There are many reasons why the justice system — both the Crown and the defence — would be given a publication ban in pre-trial hearings in the homicide of Kierra Elektra Star Williams, a baby killed just months after a child-welfare agency returned her to her parents. The courts must protect the process of justice and the right to a fair trial.
It is entirely a different thing, however, for the child-welfare system itself to hide behind a wall of silence, ostensibly protected by a need for "confidentiality." The secrecy makes the system, in its many pieces, accountable only to itself, and Manitobans are expected to simply trust that any mistakes it makes as it tries to protect children are caught and fixed. That is what is happening now, in the brutal beating of Kierra, who was not even two years old when she died at Peguis First Nation in 2014. Her mother, father and stepsister are fighting homicide charges.
Publication bans are almost routine in preliminary or bail hearings, a way to prevent potential jurors from talking about and forming opinions about the evidence before a trial starts. Arguably, though, the reflex to impose the ban is hard to justify because of the time it takes to get to trial, and jury trials are rare.
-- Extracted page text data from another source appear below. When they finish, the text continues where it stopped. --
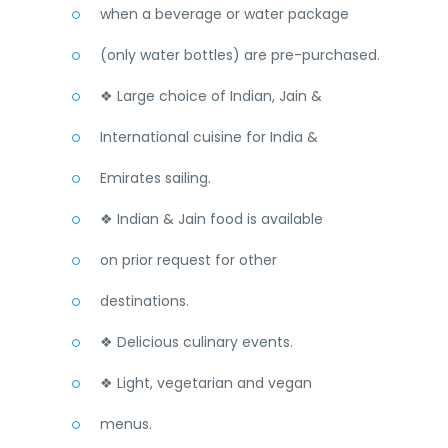
when a beverage or water package
(only water bottles) are pre-purchased.
❖ Large choice of Indian, Jain &
International cuisine for India &
Emirates sailing.
❖ Indian & Jain food is available
on prior request for other
destinations.
❖ Delicious culinary events.
❖ Light, vegetarian and vegan
menus.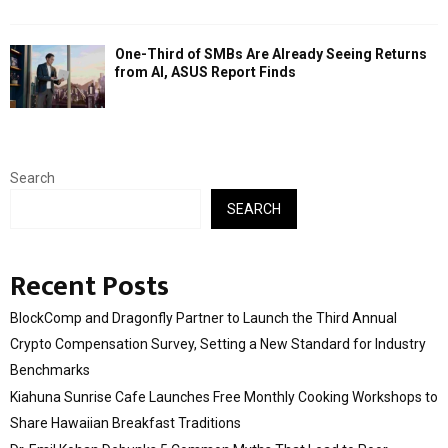
One-Third of SMBs Are Already Seeing Returns
from AI, ASUS Report Finds
Search
SEARCH
Recent Posts
BlockComp and Dragonfly Partner to Launch the Third Annual
Crypto Compensation Survey, Setting a New Standard for Industry
Benchmarks
Kiahuna Sunrise Cafe Launches Free Monthly Cooking Workshops to
Share Hawaiian Breakfast Traditions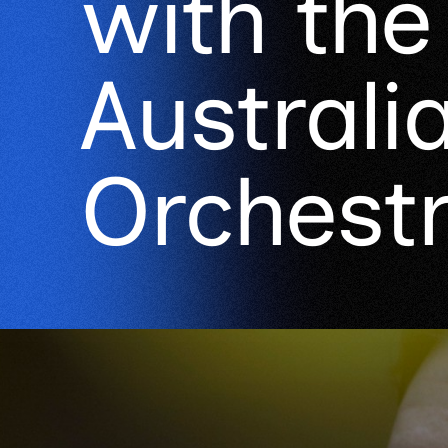
with th
Australi
Orchest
Typically cases are heard by judge alone, and, experienced in law, they are to be dispassionate arbiters of fact.
But the laying of criminal charges also delays, for many years, any chance for a public understanding of what went wrong when a child in the care of child-welfare authorities is killed. The same could be said for when kids are seriously injured. By provincial law, several reviews are triggered when a child dies — as many as four internal inquiries, not counting a potential inquest. All of them may be done long before any trial, but none is released before a trial ends. Among the reasons given for that is that authorities do not want their work to jeopardize a criminal proceeding.
It’s why Manitobans heard nothing from official offices of how CFS failed Phoenix Sinclair, brutally murdered by her parents. An inquiry was finally held, and its report released nine years after the five-year-old’s death. Kierra’s case is painfully similar to that of Phoenix, except her death was discovered immediately; Phoenix was dead and buried nine months before the police caught wind of it. The inquiry learned that, incredibly, none of the internal reports was shared with the CFS workers involved in the case. So it’s not just ordinary Manitobans left out of the loop.
These findings — nearly a decade after the fact — underscored the very reason why Manitobans can’t trust the system to correct itself. And now, even with the benefit of the Phoenix Sinclair inquiry, a baby dies in what appears to be frustratingly similar conditions. Did the CFS agency involved make the same mistakes?
This is partly why inquiry commissioner Ted Hughes called for the Children’s Advocate Office to publicly release its reports into the deaths or critical injuries of children in care. A bill that died when the government called the election went a little ways toward that, but was not good enough — it required, for example, the permission of extended family and others before public release of the advocate’s report.
New legislation is needed that ensures the release of child death and injury reviews is not delayed by the criminal process. Trials take years to wend their way through the courts. Holding up the hard scrutiny of failures of the system for that long defeats the purpose of review. The province’s new family services minister is to be named next week. Manitobans should expect he or she will write a bill that empowers the children’s advocate to investigate and then publicly release the findings swiftly, so Manitobans can hold CFS agencies and the minister, as well, to account.